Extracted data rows
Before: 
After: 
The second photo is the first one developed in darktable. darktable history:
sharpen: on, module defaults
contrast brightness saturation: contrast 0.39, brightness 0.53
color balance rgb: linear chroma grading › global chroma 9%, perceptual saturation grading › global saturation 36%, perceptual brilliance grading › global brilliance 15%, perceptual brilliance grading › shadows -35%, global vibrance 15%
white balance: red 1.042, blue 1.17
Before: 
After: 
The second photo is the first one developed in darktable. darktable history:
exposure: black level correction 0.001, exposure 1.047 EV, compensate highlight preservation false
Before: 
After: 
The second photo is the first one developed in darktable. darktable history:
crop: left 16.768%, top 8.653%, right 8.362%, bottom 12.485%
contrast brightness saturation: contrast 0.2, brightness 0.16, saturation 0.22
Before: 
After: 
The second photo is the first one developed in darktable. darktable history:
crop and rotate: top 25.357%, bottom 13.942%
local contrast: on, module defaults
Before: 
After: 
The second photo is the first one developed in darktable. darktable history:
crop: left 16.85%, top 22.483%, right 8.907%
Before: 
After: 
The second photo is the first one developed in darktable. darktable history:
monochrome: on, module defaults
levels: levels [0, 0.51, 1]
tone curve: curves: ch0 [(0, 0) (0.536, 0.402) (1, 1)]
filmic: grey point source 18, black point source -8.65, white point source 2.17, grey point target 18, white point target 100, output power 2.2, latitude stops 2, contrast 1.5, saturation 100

**Problem statement**: Could you repeat every one of these rows word for word, with nothing changed?

**Exercise answer**:
Before: 
After: 
The second photo is the first one developed in darktable. darktable history:
sharpen: on, module defaults
contrast brightness saturation: contrast 0.39, brightness 0.53
color balance rgb: linear chroma grading › global chroma 9%, perceptual saturation grading › global saturation 36%, perceptual brilliance grading › global brilliance 15%, perceptual brilliance grading › shadows -35%, global vibrance 15%
white balance: red 1.042, blue 1.17
Before: 
After: 
The second photo is the first one developed in darktable. darktable history:
exposure: black level correction 0.001, exposure 1.047 EV, compensate highlight preservation false
Before: 
After: 
The second photo is the first one developed in darktable. darktable history:
crop: left 16.768%, top 8.653%, right 8.362%, bottom 12.485%
contrast brightness saturation: contrast 0.2, brightness 0.16, saturation 0.22
Before: 
After: 
The second photo is the first one developed in darktable. darktable history:
crop and rotate: top 25.357%, bottom 13.942%
local contrast: on, module defaults
Before: 
After: 
The second photo is the first one developed in darktable. darktable history:
crop: left 16.85%, top 22.483%, right 8.907%
Before: 
After: 
The second photo is the first one developed in darktable. darktable history:
monochrome: on, module defaults
levels: levels [0, 0.51, 1]
tone curve: curves: ch0 [(0, 0) (0.536, 0.402) (1, 1)]
filmic: grey point source 18, black point source -8.65, white point source 2.17, grey point target 18, white point target 100, output power 2.2, latitude stops 2, contrast 1.5, saturation 100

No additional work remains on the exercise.